Conder’s name had come to my attention in connection with John Scott Bradstreet, an interior designer in Minneapolis who had travelled to Japan on a two-year cycle where he was introduced to both architecture and landscape design there by Conder. Bradstreet’s showroom and design studio stood in downtown Minneapolis amid Japanese-style gardens and the building itself was decked with various motifs drawn from his Oriental experiences. Bradstreet was among the first Americans to import Japanese art objects to the Midwest and went so far as to employ native Japanese craftsmen at his Twin City workshops.

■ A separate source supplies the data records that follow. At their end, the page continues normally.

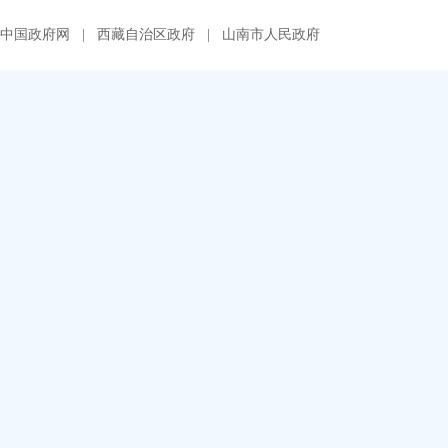
中国政府网
|
西藏自治区政府
|
山南市人民政府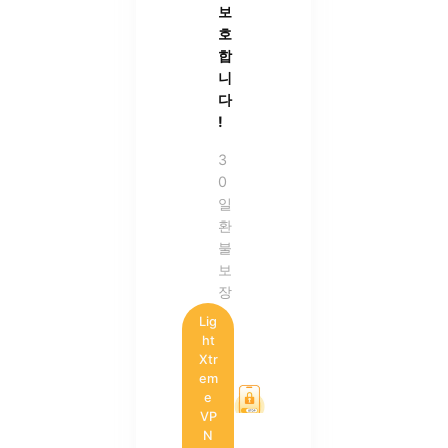
보
호
합
니
다
!
3
0
일
환
불
보
장
Lig
ht
Xtr
em
e
VP
N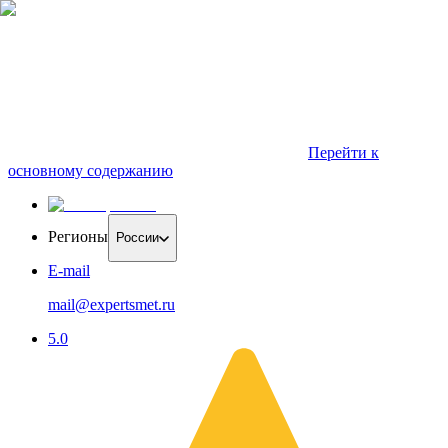
Перейти к
основному содержанию
Регионы
России
E-mail
mail@expertsmet.ru
5.0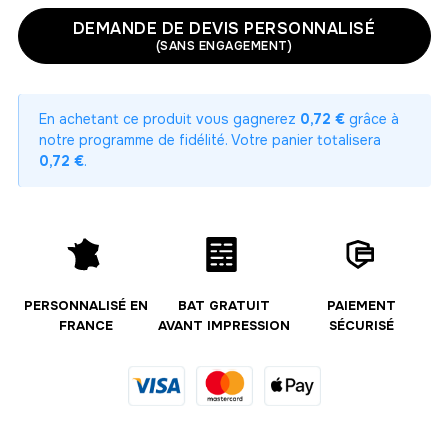
-
48.00 €
48,00 € / unité
TTC
DEMANDE DE DEVIS PERSONNALISÉ
(SANS ENGAGEMENT)
2
-
96.00 €
48,00 € / unité
TTC
En achetant ce produit vous gagnerez
0,72 €
grâce à
3
notre programme de fidélité. Votre panier totalisera
-
144.00 €
48,00 € / unité
TTC
0,72 €
.
4
-
192.00 €
48,00 € / unité
TTC
5
-
240.00 €
48,00 € / unité
TTC
PERSONNALISÉ EN
BAT GRATUIT
PAIEMENT
FRANCE
AVANT IMPRESSION
SÉCURISÉ
6
-
288.00 €
48,00 € / unité
TTC
7
-
336.00 €
48,00 € / unité
TTC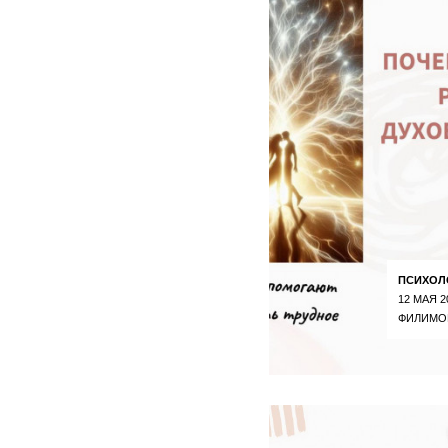
ПСИХОЛ
12 МАЯ 2
ФИЛИМО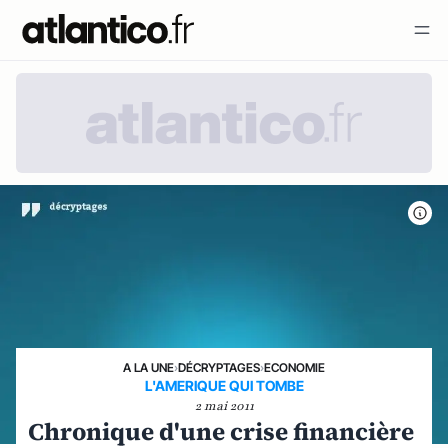
A LA UNE
›
DÉCRYPTAGES
›
ECONOMIE
L'AMERIQUE QUI TOMBE
2 mai 2011
Chronique d'une crise financière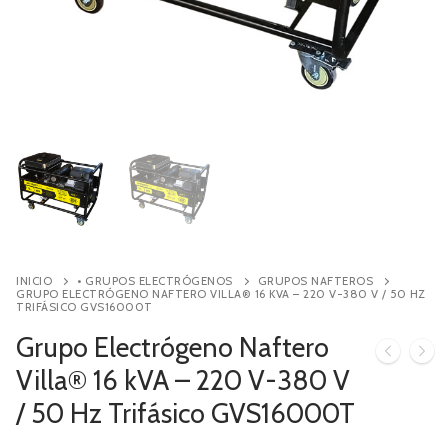
Contacto
Búsqueda
de
productos
INICIO
• GRUPOS ELECTRÓGENOS
GRUPOS NAFTEROS
GRUPO ELECTRÓGENO NAFTERO VILLA® 16 KVA – 220 V-380 V / 50 HZ
TRIFÁSICO GVS16000T
Grupo Electrógeno Naftero
Villa® 16 kVA – 220 V-380 V
/ 50 Hz Trifásico GVS16000T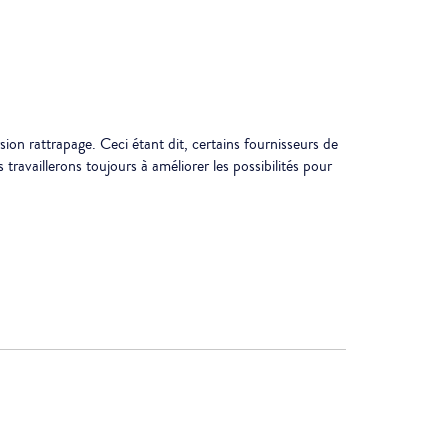
ion rattrapage. Ceci étant dit, certains fournisseurs de
availlerons toujours à améliorer les possibilités pour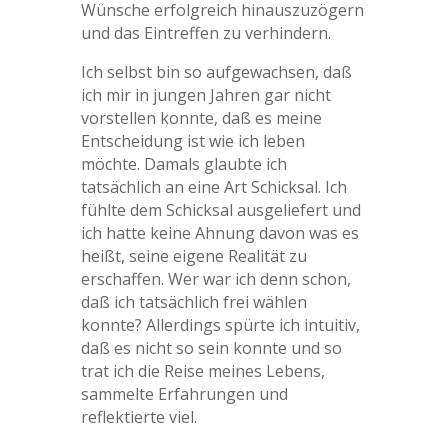
Wünsche erfolgreich hinauszuzögern
und das Eintreffen zu verhindern.
Ich selbst bin so aufgewachsen, daß
ich mir in jungen Jahren gar nicht
vorstellen konnte, daß es meine
Entscheidung ist wie ich leben
möchte. Damals glaubte ich
tatsächlich an eine Art Schicksal. Ich
fühlte dem Schicksal ausgeliefert und
ich hatte keine Ahnung davon was es
heißt, seine eigene Realität zu
erschaffen. Wer war ich denn schon,
daß ich tatsächlich frei wählen
konnte? Allerdings spürte ich intuitiv,
daß es nicht so sein konnte und so
trat ich die Reise meines Lebens,
sammelte Erfahrungen und
reflektierte viel.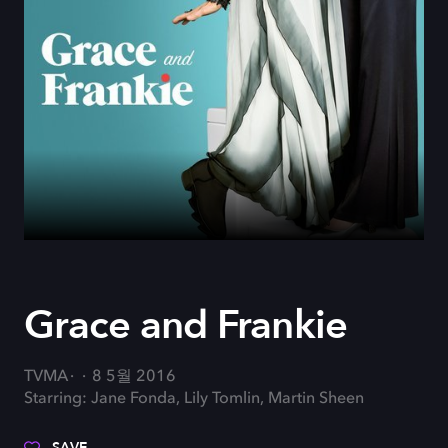
Grace and Frankie
TVMA
8 5월 2016
Starring: Jane Fonda, Lily Tomlin, Martin Sheen
SAVE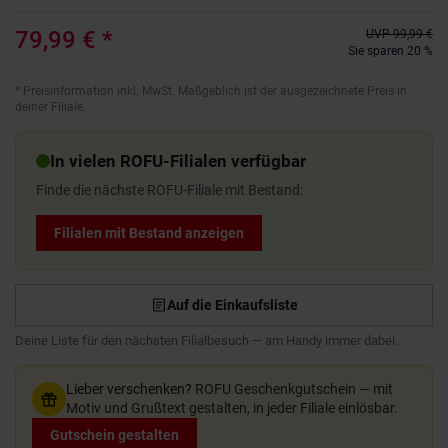
79,99 €
*
UVP
99,99 €
Sie sparen 20 %
*
Preisinformation inkl. MwSt. Maßgeblich ist der ausgezeichnete Preis in
deiner Filiale.
In vielen ROFU-Filialen verfügbar
Finde die nächste ROFU-Filiale mit Bestand:
Filialen mit Bestand anzeigen
Auf die Einkaufsliste
Deine Liste für den nächsten Filialbesuch — am Handy immer dabei.
Lieber verschenken?
ROFU Geschenkgutschein — mit
Motiv und Grußtext gestalten, in jeder Filiale einlösbar.
Gutschein gestalten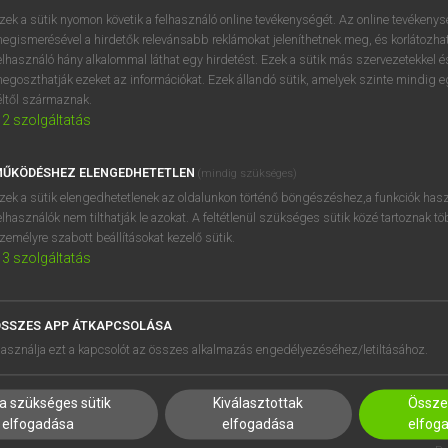
próbaverziójának elindítás
zek a sütik nyomon követik a felhasználó online tevékenységét. Az online tevékeny
BELÉPÉS
regisztrálok és
belépek
.
egismerésével a hirdetők relevánsabb reklámokat jeleníthetnek meg, és korlátozhat
elhasználó hány alkalommal láthat egy hirdetést. Ezek a sütik más szervezetekkel és
egoszthatják ezeket az információkat. Ezek állandó sütik, amelyek szinte mindig 
REGISZTRÁCIÓ
éltől származnak.
2
szolgáltatás
ŰKÖDÉSHEZ ELENGEDHETETLEN
(mindig szükséges)
zek a sütik elengedhetetlenek az oldalunkon történő böngészéshez,a funkciók hasz
elhasználók nem tilthatják le azokat. A feltétlenül szükséges sütik közé tartoznak t
zemélyre szabott beállításokat kezelő sütik.
3
szolgáltatás
SSZES APP ÁTKAPCSOLÁSA
HASZNÁLÓKNAK
SÚGÓ
asználja ezt a kapcsolót az összes alkalmazás engedélyezéséhez/letiltásához.
K
RÓLUNK
NTÉZMÉNYEKNEK
ELÉRHETŐSÉG
a szükséges sütik
Kiválasztottak
Összes
MEGOLDÁSOK
SÜTI BEÁLLÍTÁSOK
elfogadása
elfogadása
elfog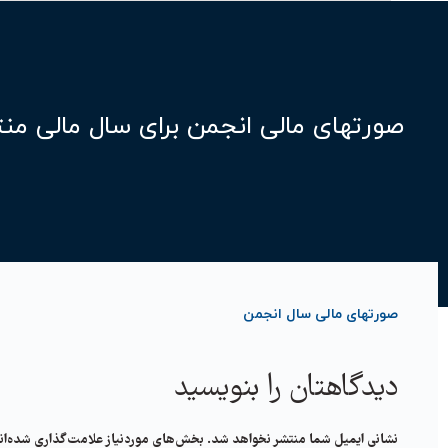
صورتهای مالی انجمن برای سال مالی منتهی به 
صورتهای مالی سال انجمن
دیدگاهتان را بنویسید
نشانی ایمیل شما منتشر نخواهد شد.
بخش‌های موردنیاز علامت‌گذاری شده‌ان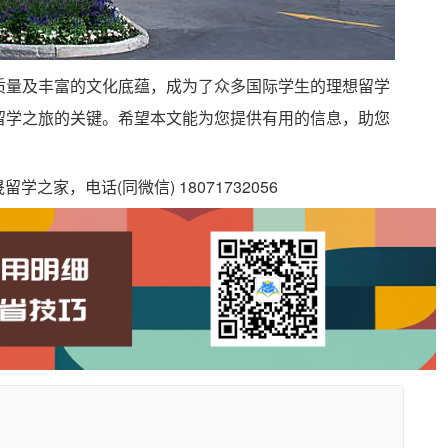
质量及丰富的文化底蕴，成为了众多国际学生的理想留学
留学之旅的关键。希望本文能为您提供有用的信息，助您
之家，电话(同微信) 18071732056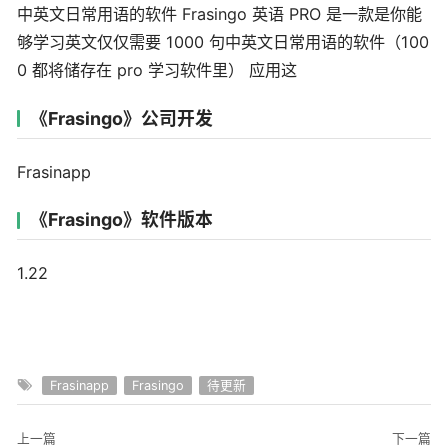
中英文日常用语的软件 Frasingo 英语 PRO 是一款是你能
够学习英文仅仅需要 1000 句中英文日常用语的软件（100
0 都将储存在 pro 学习软件里） 应用这
《Frasingo》公司开发
Frasinapp
《Frasingo》软件版本
1.22
Frasinapp
Frasingo
待更新
上一篇
下一篇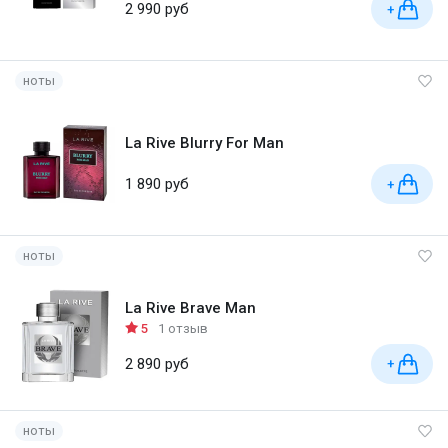
2 990 руб
+
ноты
La Rive Blurry For Man
1 890 руб
+
ноты
La Rive Brave Man
5
1 отзыв
2 890 руб
+
ноты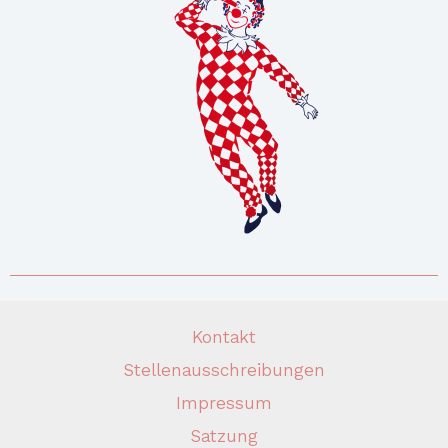
Kontakt
Stellenausschreibungen
Impressum
Satzung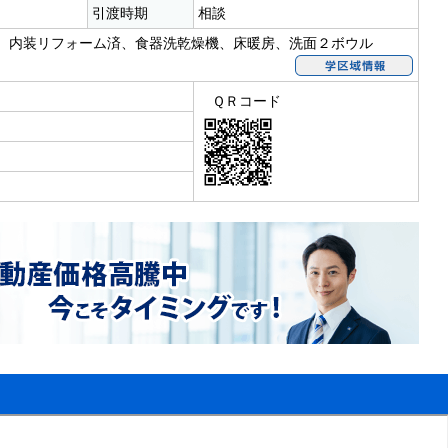
引渡時期
相談
、内装リフォーム済、食器洗乾燥機、床暖房、洗面２ボウル
ＱＲコード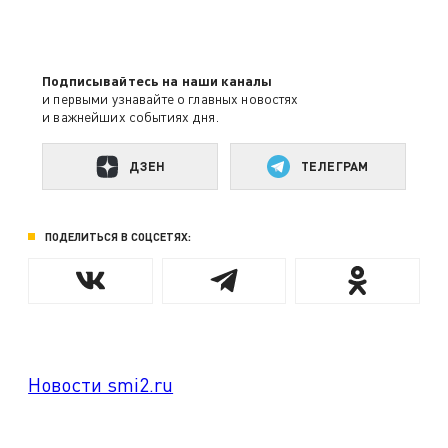
Подписывайтесь на наши каналы
и первыми узнавайте о главных новостях
и важнейших событиях дня.
ДЗЕН
ТЕЛЕГРАМ
ПОДЕЛИТЬСЯ В СОЦСЕТЯХ:
Новости smi2.ru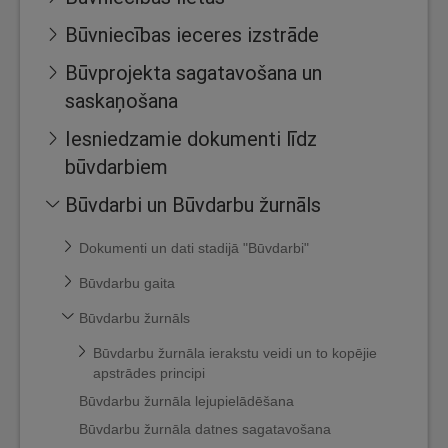
Būvniecības ieceres izstrāde
Būvprojekta sagatavošana un
saskaņošana
Iesniedzamie dokumenti līdz
būvdarbiem
Būvdarbi un Būvdarbu žurnāls
Dokumenti un dati stadijā "Būvdarbi"
Būvdarbu gaita
Būvdarbu žurnāls
Būvdarbu žurnāla ierakstu veidi un to kopējie
apstrādes principi
Būvdarbu žurnāla lejupielādēšana
Būvdarbu žurnāla datnes sagatavošana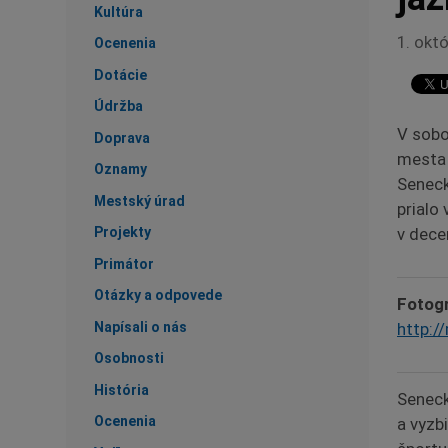
Kultúra
1. okt
Ocenenia
Dotácie
Údržba
V sobo
Doprava
mesta 
Oznamy
Seneck
Mestský úrad
prialo
Projekty
v dece
Primátor
Otázky a odpovede
Fotogr
Napísali o nás
http:
Osobnosti
História
Seneck
Ocenenia
a vyzb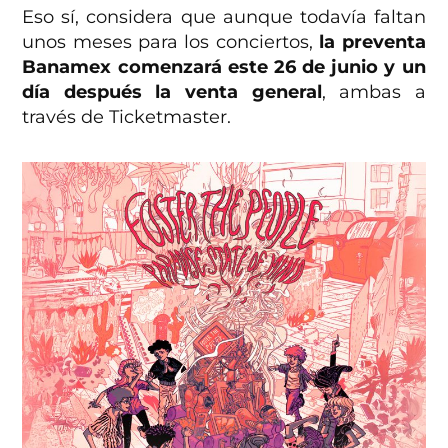
Eso sí, considera que aunque todavía faltan
unos meses para los conciertos,
la preventa
Banamex comenzará este 26 de junio y un
día después la venta general
, ambas a
través de Ticketmaster.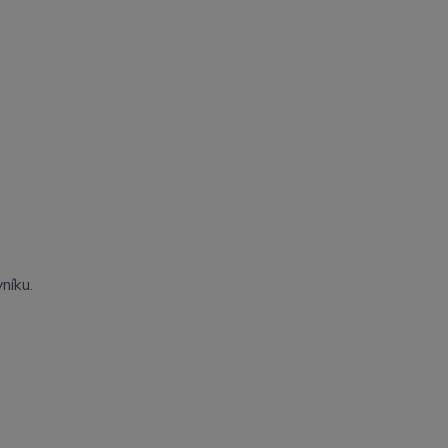
níku.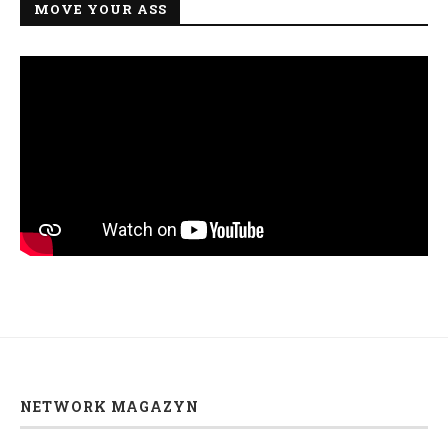
MOVE YOUR ASS
NETWORK MAGAZYN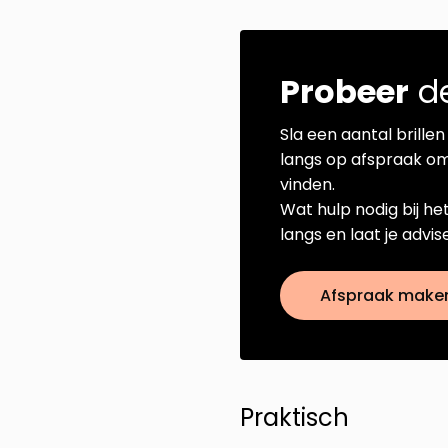
Probeer
de
Sla een aantal brillen 
langs op afspraak om
vinden.
Wat hulp nodig bij he
langs en laat je advi
Afspraak make
Praktisch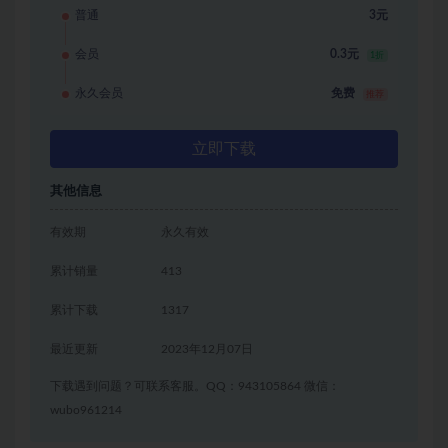
普通
3元
会员
0.3元
1折
永久会员
免费
推荐
立即下载
其他信息
有效期
永久有效
累计销量
413
累计下载
1317
最近更新
2023年12月07日
下载遇到问题？可联系客服。QQ：943105864 微信：
wubo961214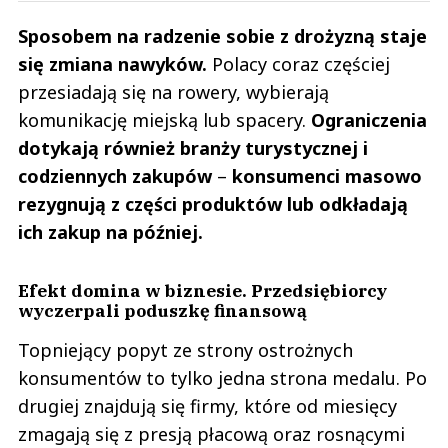
Sposobem na radzenie sobie z drożyzną staje
się zmiana nawyków.
Polacy coraz częściej
przesiadają się na rowery, wybierają
komunikację miejską lub spacery.
Ograniczenia
dotykają również branży turystycznej i
codziennych zakupów
–
konsumenci masowo
rezygnują z części produktów lub odkładają
ich zakup na później.
Efekt domina w biznesie. Przedsiębiorcy
wyczerpali poduszkę finansową
Topniejący popyt ze strony ostrożnych
konsumentów to tylko jedna strona medalu. Po
drugiej znajdują się firmy, które od miesięcy
zmagają się z presją płacową oraz rosnącymi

Josiah Conder’s name came up again in connection with my interest in the early architects of Dakota Territory, in particular British emigrant architect George Hancock, who had come to Fargo, DT in the spring of 1882 and remained a part of our community until his death in 1924. Hancock was born in Gloucestershire but worked as a stone mason in London where he also claims to have studied architecture at the South Kensington Institute (now morphed into the V&A). The 1881 UK Census list him (just before his emigration to the US) in a North London neighborhood, living with a much younger brother Walter and an unmarried sister Caroline as housekeeper. Who should be his next-door neighbor in London but an architect named Roger Conder, coincidentally the older brother of Josiah and an architect in his own rite, designer of Retiro railroad station in Buenos Aires. It seems unlikely that Hancock did not know Roger Conder and that he may have learned of the Conder sibling educating young Japanese in the skills of Western architecture.

So, it works something like this:

Hancock’s home at #1 Wyndham Crescent is the building behind the scaffolding.

The world is, indeed, exceptionally small.